Creative Technology Ltd., a maker of portable media players, sued Apple Computer Inc. in federal court and filed a complaint with the U.S. International Trade Commission on Monday accusing the iPod maker of infringing on one of Creative's patents.
The Singapore-based company alleged in both complaints that Apple was violating its patent on a navigation system and method for organizing and accessing music on portable players. Creative has dubbed the patent, the "Zen patent," after its brand-name Zen media players.
In the lawsuit filed in U.S. District Court in San Francisco, Creative sought an injunction and unspecified damages.
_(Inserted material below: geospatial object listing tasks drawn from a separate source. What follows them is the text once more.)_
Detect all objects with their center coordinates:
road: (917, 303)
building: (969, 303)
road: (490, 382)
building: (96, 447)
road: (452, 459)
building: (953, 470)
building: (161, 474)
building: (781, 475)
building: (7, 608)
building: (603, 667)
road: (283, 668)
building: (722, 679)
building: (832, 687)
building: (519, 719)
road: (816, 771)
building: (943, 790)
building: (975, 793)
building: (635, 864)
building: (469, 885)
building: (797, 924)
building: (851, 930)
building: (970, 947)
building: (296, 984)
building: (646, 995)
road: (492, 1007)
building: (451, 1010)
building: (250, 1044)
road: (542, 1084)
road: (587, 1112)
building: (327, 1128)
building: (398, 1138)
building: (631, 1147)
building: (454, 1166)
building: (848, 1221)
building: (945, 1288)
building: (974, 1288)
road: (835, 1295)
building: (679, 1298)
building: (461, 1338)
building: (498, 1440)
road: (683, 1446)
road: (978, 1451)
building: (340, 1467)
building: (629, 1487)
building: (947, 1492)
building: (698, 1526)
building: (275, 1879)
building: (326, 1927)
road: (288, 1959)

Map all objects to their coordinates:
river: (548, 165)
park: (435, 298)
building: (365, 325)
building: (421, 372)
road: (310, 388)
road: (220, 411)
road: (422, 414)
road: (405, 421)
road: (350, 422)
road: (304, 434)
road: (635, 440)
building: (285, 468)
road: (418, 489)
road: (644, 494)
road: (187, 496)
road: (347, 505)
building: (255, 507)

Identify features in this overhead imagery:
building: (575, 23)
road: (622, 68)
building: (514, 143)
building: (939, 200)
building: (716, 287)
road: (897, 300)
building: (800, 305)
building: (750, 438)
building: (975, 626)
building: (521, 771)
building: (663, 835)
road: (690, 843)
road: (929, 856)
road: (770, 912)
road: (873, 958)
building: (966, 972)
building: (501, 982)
In its complaint with the trade commission, Creative asked the federal organization to launch a patent violation investigation and force Apple to stop selling the iPod.
Representatives with Cupertino-based Apple did not immediately respond to requests for comment.
According to the trade complaint, Creative was granted the so-called Zen patent in August 2005 after applying for it in January 2001. The company unveiled the navigation system in a prototype mobile music player called the NOMAD Jukebox in January 2000 and has since used it in its NOMAD and Zen products.
In early 2001, representatives of Apple and Creative, including Apple CEO Steve Jobs, met to discuss ways they could work together, the complaint stated. Apple requested to license Creative's technology and also suggested it could invest in a potential spinoff of Creative's music player business, but Creative declined both proposals, according to Creative's complaint.
Then in October 2001, Apple launched its iPod — the iconic gadget that now dominates the portable media player market.
Apple's U.S. market share was more than 72 percent in 2005, while rivals such as Creative, were in the single-digit range, according to The NPD Group market research firm.